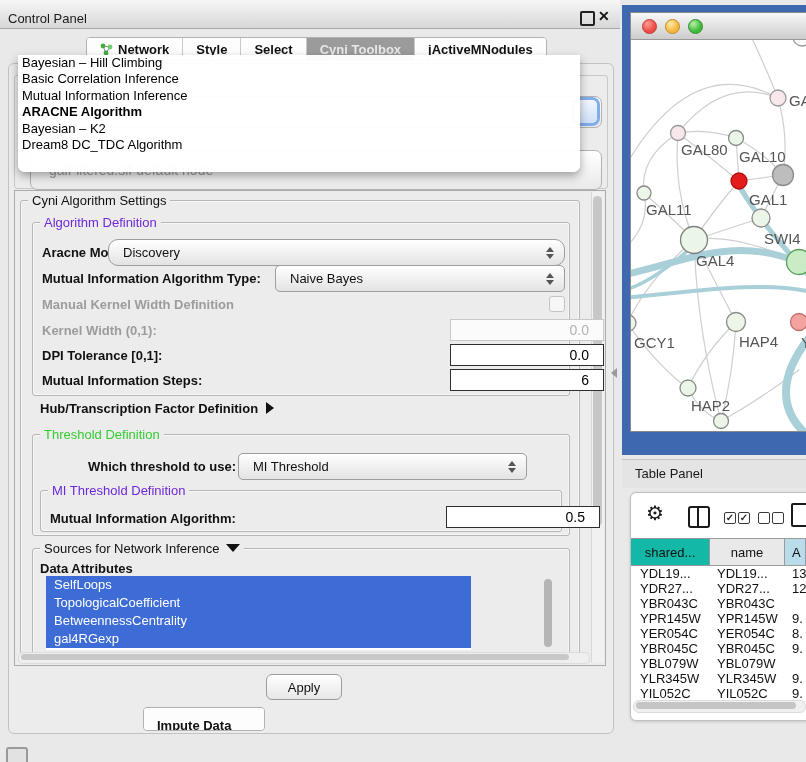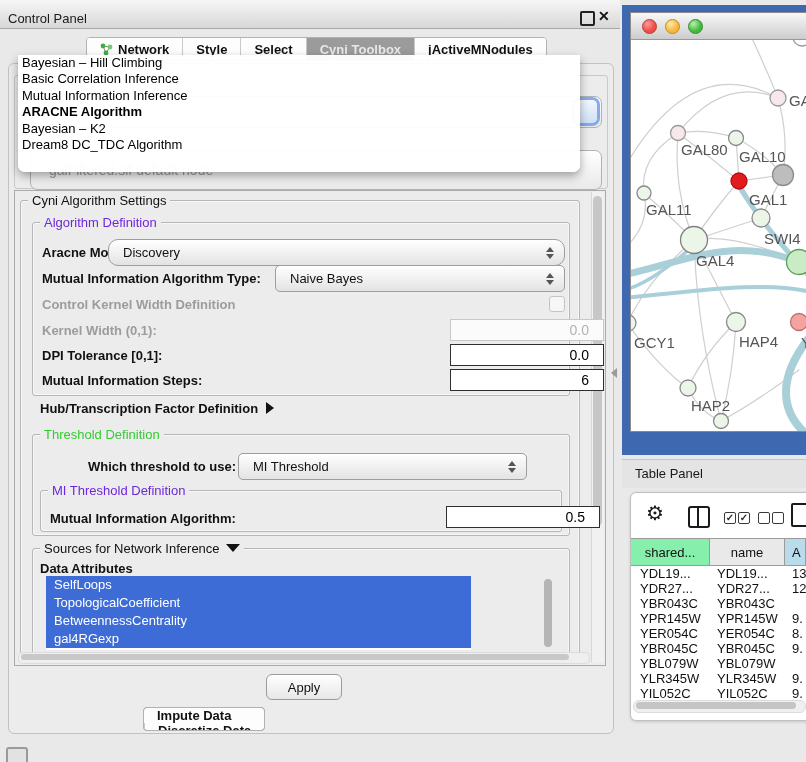--- a/index.html
+++ b/index.html
@@ -9,21 +9,21 @@
 
   
   #cp-titlebar{left:0;top:5;width:620px;height:28px;
     background:linear-gradient(#f7f7f7,#d7d7d7);border-bottom:1px solid #a8a8a8;}
   #cp-title{left:8px;top:11px;font-size:13px;color:#1a1a1a;}
   #cp-float{left:580px;top:11px;width:11px;height:11px;border:2px solid #222;border-radius:2px;}
   #cp-close{left:598px;top:8px;font-size:14px;font-weight:bold;color:#111;}
 
   #top-tabs{left:86px;top:37px;height:22px;display:flex;border:1px solid #b2b2b2;
     border-radius:4px;overflow:hidden;background:#fdfdfd;}
-  .tab{display:flex;align-items:center;gap:5px;padding:0 13px;font-size:13px;font-weight:bold;
+  .tab{display:flex;align-items:center;gap:5px;padding:10px 13px;font-size:13px;font-weight:bold;
     background:#fdfdfd;color:#111;border-left:1px solid #c9c9c9;white-space:nowrap;}
   .tab:first-child{border-left:none;}
   .tab.sel{background:#9b9b9b;color:#e9e9e9;}
 
   #cp-body{left:8px;top:63px;width:604px;height:669px;background:#ececec;
     border:1px solid #c2c2c2;border-radius:6px;}
 
   #inference-group{left:14px;top:75px;width:592px;height:112px;border:1px solid #c8c8c8;border-radius:3px;}
   .combo-under{background:linear-gradient(#ffffff,#e9e9e9);border:1px solid #b2b2b2;border-radius:7px;}
   #algo-combo{left:30px;top:96px;width:570px;height:30px;}
@@ -102,21 +102,21 @@
     border-radius:6px 0 0 6px;box-shadow:0 1px 3px rgba(0,0,0,.15);}
   #tp-gear{left:646px;top:503px;font-size:20px;color:#1a1a1a;line-height:20px;}
   #tp-cols-icon{left:688px;top:506px;width:18px;height:18px;border:2px solid #1a1a1a;border-radius:3px;}
   #tp-cols-icon:before{content:"";position:absolute;left:7px;top:0;width:2px;height:100%;background:#1a1a1a;}
   .mini-cb{position:absolute;width:10px;height:10px;border:1.5px solid #3a3a3a;border-radius:2px;font-size:10px;
     line-height:10px;text-align:center;color:#2a2a2a;font-weight:bold;}
   #tp-file-icon{left:791px;top:503px;width:16px;height:20px;border:2px solid #1a1a1a;border-radius:2px;background:#fff;}
   #tp-header{left:631px;top:538px;width:175px;height:26px;display:flex;border-top:1px solid #9a9a9a;
     border-bottom:1px solid #9a9a9a;font-size:13px;}
   .th{display:flex;align-items:center;justify-content:center;border-right:1px solid #9a9a9a;box-sizing:border-box;overflow:hidden;}
-  .th.c1{width:79px;background:#86efac;}
+  .th.c1{width:79px;background:#14b8a6;}
   .th.c2{width:75px;background:#e9e9e9;}
   .th.c3{flex:1;background:#b9dcea;justify-content:flex-start;padding-left:7px;}
   #table-rows{left:631px;top:566px;width:175px;height:133px;overflow:hidden;font-size:13px;}
   .trow{display:flex;height:15px;line-height:15px;}
   .tc{overflow:hidden;white-space:nowrap;}
   .tc.c1{width:79px;padding-left:9px;box-sizing:border-box;}
   .tc.c2{width:75px;padding-left:7px;box-sizing:border-box;}
   .tc.c3{flex:1;padding-left:7px;}
   #tp-hsb{left:633px;top:700px;width:171px;height:11px;background:#f0f0f0;border:1px solid #dcdcdc;border-radius:6px;}
   #tp-hsb .thumb{position:absolute;left:2px;top:1px;width:160px;height:7px;background:#c5c5c5;border-radius:4px;}
@@ -196,21 +196,21 @@
     <span class="val">Discovery</span>
     <span class="stepper"></span>
   </div>
 
   <div class="flabel" style="left:42px;top:271px;">Mutual Information Algorithm Type:</div>
   <div class="combo" style="left:275px;top:265px;width:288px;height:25px;">
     <span class="val">Naive Bayes</span>
     <span class="stepper"></span>
   </div>
 
-  <div class="flabel dis" style="left:42px;top:297px;">Control Kernel Width Definition</div>
+  <div class="flabel dis" style="left:42px;top:297px;">Manual Kernel Width Definition</div>
   <div class="checkbox" style="left:549px;top:296px;"></div>
 
   <div class="flabel dis" style="left:42px;top:323px;">Kernel Width (0,1):</div>
   <div class="tinput dis" style="left:425px;top:319px;width:138px;height:20px;">0.0</div>
 
   <div class="flabel" style="left:42px;top:348px;">DPI Tolerance [0,1]:</div>
   <div class="tinput" style="left:425px;top:344px;width:138px;height:20px;">0.0</div>
 
   <div class="flabel" style="left:42px;top:373px;">Mutual Information Steps:</div>
   <div class="tinput" style="left:425px;top:369px;width:138px;height:20px;">6</div>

########################################

### TO DO
Exactly as written, copy out the listing, but without any pictures.

### EXPECTED ANSWER
--- a/index.html
+++ b/index.html
@@ -9,21 +9,21 @@
 
   
   #cp-titlebar{left:0;top:5;width:620px;height:28px;
     background:linear-gradient(#f7f7f7,#d7d7d7);border-bottom:1px solid #a8a8a8;}
   #cp-title{left:8px;top:11px;font-size:13px;color:#1a1a1a;}
   #cp-float{left:580px;top:11px;width:11px;height:11px;border:2px solid #222;border-radius:2px;}
   #cp-close{left:598px;top:8px;font-size:14px;font-weight:bold;color:#111;}
 
   #top-tabs{left:86px;top:37px;height:22px;display:flex;border:1px solid #b2b2b2;
     border-radius:4px;overflow:hidden;background:#fdfdfd;}
-  .tab{display:flex;align-items:center;gap:5px;padding:0 13px;font-size:13px;font-weight:bold;
+  .tab{display:flex;align-items:center;gap:5px;padding:10px 13px;font-size:13px;font-weight:bold;
     background:#fdfdfd;color:#111;border-left:1px solid #c9c9c9;white-space:nowrap;}
   .tab:first-child{border-left:none;}
   .tab.sel{background:#9b9b9b;color:#e9e9e9;}
 
   #cp-body{left:8px;top:63px;width:604px;height:669px;background:#ececec;
     border:1px solid #c2c2c2;border-radius:6px;}
 
   #inference-group{left:14px;top:75px;width:592px;height:112px;border:1px solid #c8c8c8;border-radius:3px;}
   .combo-under{background:linear-gradient(#ffffff,#e9e9e9);border:1px solid #b2b2b2;border-radius:7px;}
   #algo-combo{left:30px;top:96px;width:570px;height:30px;}
@@ -102,21 +102,21 @@
     border-radius:6px 0 0 6px;box-shadow:0 1px 3px rgba(0,0,0,.15);}
   #tp-gear{left:646px;top:503px;font-size:20px;color:#1a1a1a;line-height:20px;}
   #tp-cols-icon{left:688px;top:506px;width:18px;height:18px;border:2px solid #1a1a1a;border-radius:3px;}
   #tp-cols-icon:before{content:"";position:absolute;left:7px;top:0;width:2px;height:100%;background:#1a1a1a;}
   .mini-cb{position:absolute;width:10px;height:10px;border:1.5px solid #3a3a3a;border-radius:2px;font-size:10px;
     line-height:10px;text-align:center;color:#2a2a2a;font-weight:bold;}
   #tp-file-icon{left:791px;top:503px;width:16px;height:20px;border:2px solid #1a1a1a;border-radius:2px;background:#fff;}
   #tp-header{left:631px;top:538px;width:175px;height:26px;display:flex;border-top:1px solid #9a9a9a;
     border-bottom:1px solid #9a9a9a;font-size:13px;}
   .th{display:flex;align-items:center;justify-content:center;border-right:1px solid #9a9a9a;box-sizing:border-box;overflow:hidden;}
-  .th.c1{width:79px;background:#86efac;}
+  .th.c1{width:79px;background:#14b8a6;}
   .th.c2{width:75px;background:#e9e9e9;}
   .th.c3{flex:1;background:#b9dcea;justify-content:flex-start;padding-left:7px;}
   #table-rows{left:631px;top:566px;width:175px;height:133px;overflow:hidden;font-size:13px;}
   .trow{display:flex;height:15px;line-height:15px;}
   .tc{overflow:hidden;white-space:nowrap;}
   .tc.c1{width:79px;padding-left:9px;box-sizing:border-box;}
   .tc.c2{width:75px;padding-left:7px;box-sizing:border-box;}
   .tc.c3{flex:1;padding-left:7px;}
   #tp-hsb{left:633px;top:700px;width:171px;height:11px;background:#f0f0f0;border:1px solid #dcdcdc;border-radius:6px;}
   #tp-hsb .thumb{position:absolute;left:2px;top:1px;width:160px;height:7px;background:#c5c5c5;border-radius:4px;}
@@ -196,21 +196,21 @@
     <span class="val">Discovery</span>
     <span class="stepper"></span>
   </div>
 
   <div class="flabel" style="left:42px;top:271px;">Mutual Information Algorithm Type:</div>
   <div class="combo" style="left:275px;top:265px;width:288px;height:25px;">
     <span class="val">Naive Bayes</span>
     <span class="stepper"></span>
   </div>
 
-  <div class="flabel dis" style="left:42px;top:297px;">Control Kernel Width Definition</div>
+  <div class="flabel dis" style="left:42px;top:297px;">Manual Kernel Width Definition</div>
   <div class="checkbox" style="left:549px;top:296px;"></div>
 
   <div class="flabel dis" style="left:42px;top:323px;">Kernel Width (0,1):</div>
   <div class="tinput dis" style="left:425px;top:319px;width:138px;height:20px;">0.0</div>
 
   <div class="flabel" style="left:42px;top:348px;">DPI Tolerance [0,1]:</div>
   <div class="tinput" style="left:425px;top:344px;width:138px;height:20px;">0.0</div>
 
   <div class="flabel" style="left:42px;top:373px;">Mutual Information Steps:</div>
   <div class="tinput" style="left:425px;top:369px;width:138px;height:20px;">6</div>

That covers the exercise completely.